Answer
$$\frac{e-1}{2}$$
Work Step by Step
Area = $\int^b_a f(x) - g(x) dx$ Where f(x) is above g(x) on the coordinate system.
In this question $f(x) = e^x$ and $g(x) = xe^{x^2}$. The limits of integration will be $a$ = line (x = 0) and $b$ = the x-coord of the right interception (where $f(x)$ = $g(x)$).
$$\int^b_a f(x) - g(x) dx$$
$$= \int^1_0 e^x - xe^{x^2}$$
Next step is to solve the definite integral. Split the integral into two and use the substitution rule for the integral $xe^{x^2}$.

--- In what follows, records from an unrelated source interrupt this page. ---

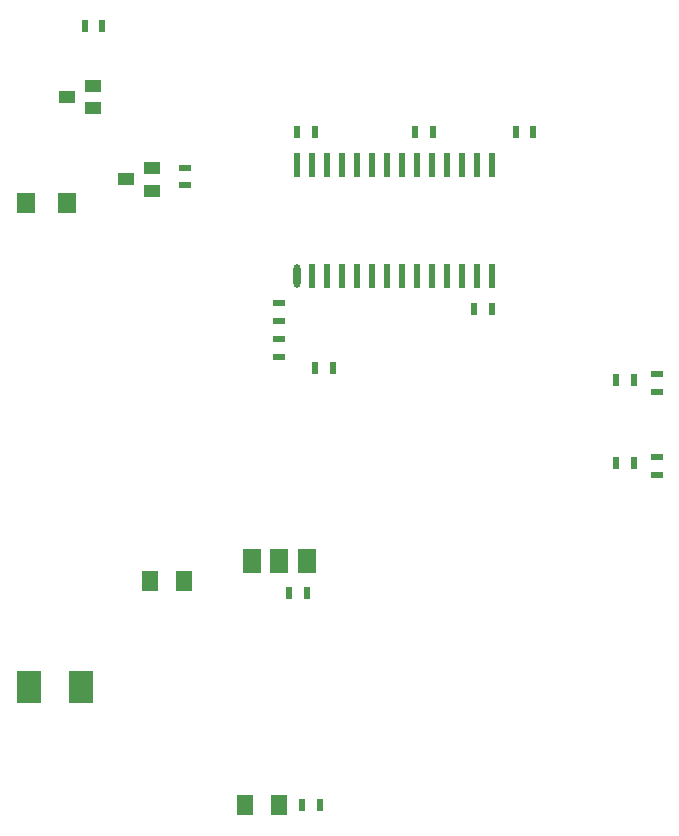
<source format=gtp>
%FSLAX44Y44*%
%MOMM*%
G71*
G01*
G75*
G04 Layer_Color=8421504*
%ADD10R,0.6000X1.0000*%
%ADD11R,1.4500X1.8000*%
%ADD12R,2.1590X2.7430*%
%ADD13R,1.5200X1.6800*%
%ADD14R,1.4000X1.0000*%
%ADD15R,0.6000X2.0000*%
%ADD16O,0.6000X2.0000*%
%ADD17R,1.0000X0.6000*%
%ADD18R,1.5000X2.0000*%
%ADD19C,1.0000*%
%ADD20C,0.3000*%
%ADD21C,0.2580*%
%ADD22R,3.8000X2.0000*%
%ADD23C,2.0000*%
%ADD24C,1.5240*%
G04:AMPARAMS|DCode=25|XSize=4.8mm|YSize=2mm|CornerRadius=0.5mm|HoleSize=0mm|Usage=FLASHONLY|Rotation=270.000|XOffset=0mm|YOffset=0mm|HoleType=Round|Shape=RoundedRectangle|*
%AMROUNDEDRECTD25*
21,1,4.8000,1.0000,0,0,270.0*
21,1,3.8000,2.0000,0,0,270.0*
1,1,1.0000,-0.5000,-1.9000*
1,1,1.0000,-0.5000,1.9000*
1,1,1.0000,0.5000,1.9000*
1,1,1.0000,0.5000,-1.9000*
%
%ADD25ROUNDEDRECTD25*%
G04:AMPARAMS|DCode=26|XSize=4mm|YSize=1.8mm|CornerRadius=0.45mm|HoleSize=0mm|Usage=FLASHONLY|Rotation=270.000|XOffset=0mm|YOffset=0mm|HoleType=Round|Shape=RoundedRectangle|*
%AMROUNDEDRECTD26*
21,1,4.0000,0.9000,0,0,270.0*
21,1,3.1000,1.8000,0,0,270.0*
1,1,0.9000,-0.4500,-1.5500*
1,1,0.9000,-0.4500,1.5500*
1,1,0.9000,0.4500,1.5500*
1,1,0.9000,0.4500,-1.5500*
%
%ADD26ROUNDEDRECTD26*%
G04:AMPARAMS|DCode=27|XSize=4mm|YSize=1.8mm|CornerRadius=0.45mm|HoleSize=0mm|Usage=FLASHONLY|Rotation=0.000|XOffset=0mm|YOffset=0mm|HoleType=Round|Shape=RoundedRectangle|*
%AMROUNDEDRECTD27*
21,1,4.0000,0.9000,0,0,0.0*
21,1,3.1000,1.8000,0,0,0.0*
1,1,0.9000,1.5500,-0.4500*
1,1,0.9000,-1.5500,-0.4500*
1,1,0.9000,-1.5500,0.4500*
1,1,0.9000,1.5500,0.4500*
%
%ADD27ROUNDEDRECTD27*%
%ADD28C,1.5000*%
%ADD29C,4.0000*%
%ADD30C,1.2700*%
%ADD31C,0.2000*%
%ADD32C,0.2540*%
%ADD33C,0.1000*%
%ADD34R,1.1000X2.0000*%
%ADD35R,2.0000X1.1000*%
%ADD36R,0.5000X1.0000*%
%ADD37R,1.0000X0.5000*%
D10*
X293000Y220000D02*
D03*
X278000D02*
D03*
X105000Y700000D02*
D03*
X120000Y700000D02*
D03*
X555000Y400000D02*
D03*
X570000Y400000D02*
D03*
X435000Y460000D02*
D03*
X450000D02*
D03*
X315000Y410000D02*
D03*
X300000D02*
D03*
X555000Y330000D02*
D03*
X570000Y330000D02*
D03*
X485000Y610000D02*
D03*
X470000D02*
D03*
X285000Y610000D02*
D03*
X300000Y610000D02*
D03*
X385000Y610000D02*
D03*
X400000Y610000D02*
D03*
X304000Y40000D02*
D03*
X289000D02*
D03*
D11*
X240500D02*
D03*
X270000D02*
D03*
X189500Y230000D02*
D03*
X160000D02*
D03*
D12*
X57900Y140000D02*
D03*
X102100D02*
D03*
D13*
X90000Y550000D02*
D03*
X55500D02*
D03*
D14*
X112000Y630500D02*
D03*
X90000Y640000D02*
D03*
X112000Y649500D02*
D03*
X162000Y560500D02*
D03*
X140000Y570000D02*
D03*
X162000Y579500D02*
D03*
D15*
X412000Y582000D02*
D03*
X399300D02*
D03*
X386600D02*
D03*
X373900D02*
D03*
X361200D02*
D03*
X348500D02*
D03*
X323100D02*
D03*
X335800D02*
D03*
X310400D02*
D03*
X297700D02*
D03*
X285000D02*
D03*
X424700D02*
D03*
X437400D02*
D03*
X450100D02*
D03*
Y488000D02*
D03*
X437400D02*
D03*
X424700D02*
D03*
X297700D02*
D03*
X310400D02*
D03*
X335800D02*
D03*
X323100D02*
D03*
X348500D02*
D03*
X361200D02*
D03*
X373900D02*
D03*
X386600D02*
D03*
X399300D02*
D03*
X412000D02*
D03*
D16*
X285000D02*
D03*
D17*
X590000Y405000D02*
D03*
X590000Y390000D02*
D03*
X270000Y435000D02*
D03*
X270000Y420000D02*
D03*
X590000Y335000D02*
D03*
Y320000D02*
D03*
X270000Y465000D02*
D03*
X270000Y450000D02*
D03*
X190000Y565000D02*
D03*
X190000Y580000D02*
D03*
D18*
X270000Y247000D02*
D03*
X293000D02*
D03*
X247000D02*
D03*
M02*

</source>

$$\int^1_0e^x dx - \int^1_0xe^{x^2}$$
Substitution:
$u = x^2$
$du = 2x dx$
$\frac{1}{2}du = x dx$
$a = 0 \rightarrow u = 0$ ||| $b = 1 \rightarrow u = 1$
$$= \int^1_0 e^x dx - \frac{1}{2}\int^1_0 e^u du$$
$$= (e^x)|^1_0 - \frac{1}{2}(e^u)|^1_0$$
$$= (e^1 - e^0)-\frac{1}{2}(e^1 - e^0)$$
$$= e - 1 -\frac{e-1}{2}$$
$$= \frac{e-1}{2}$$